“That honey you put in the trap made good bait,” said the short man.

“I thought it would,” replied the other. “Bears will go almost anywhere to get honey. And as soon as this one went in and began eating, he loosened the rope that held up the door, and it fell down. That’s how he was caught.”

Dido did not understand all this talk, but he wished, with all his heart, that he had not gone in to eat the honey.

“Come on,” said the big man, “we’ll carry the cage-trap out to the road and put it on the wagon. Then, in a few days, I will begin to teach this bear to dance.”

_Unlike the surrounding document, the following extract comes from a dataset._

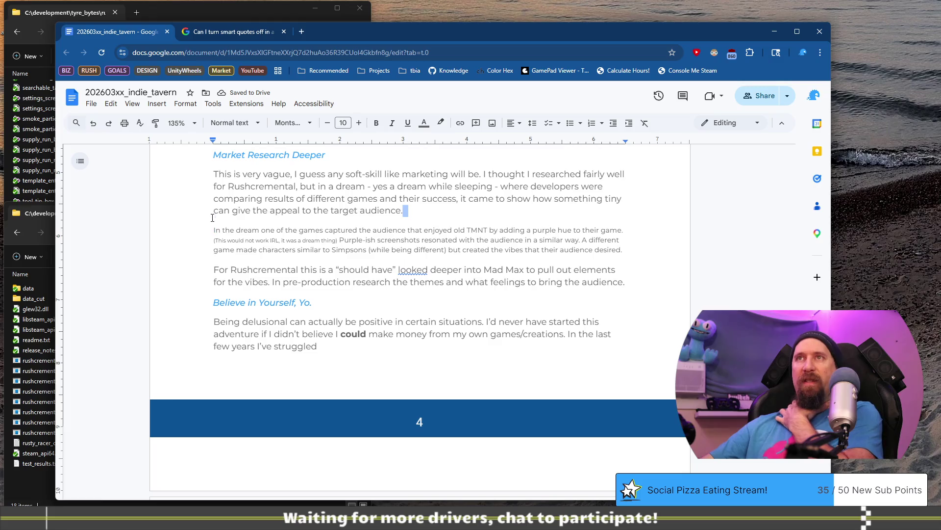
left_click(335, 343)
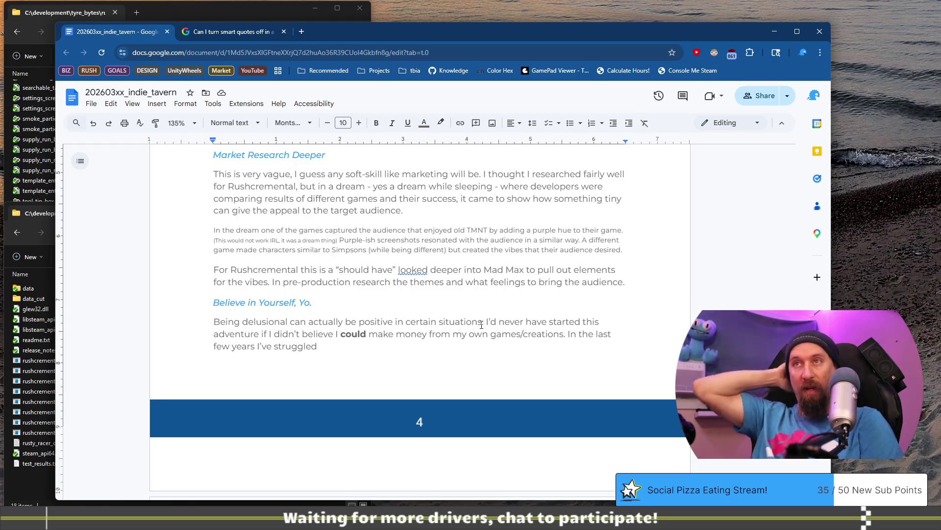
scroll(433, 280, "down", 5)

Dido ran around in the cage or trap once more, trying to get out, but he could not. And the next thing he knew he felt himself being lifted up and carried along. This frightened him more than ever, but there was nothing he could do, for he could not get out. He could smell the man-smell very plainly now, for the men were walking along close to the trap, carrying it.

Pretty soon Dido could see, through the cracks, that the woods were not as thick as they had been. He was being taken away from his beloved forest where he had lived all his short life. He was being taken away from the den-house, and from his father and mother and brothers.

And, even though Dido was only a bear he felt badly, as all animals do when they are taken to a new and strange place.

“If ever I get out of this trap,” thought Dido, “I’ll bite and scratch those men until they let me go.”

Biting and scratching comes natural to bears, as it does to some cats, you know, and you could hardly find fault with Dido for wanting to get loose. He did not learn, until afterward, that the men were going to be kind to him.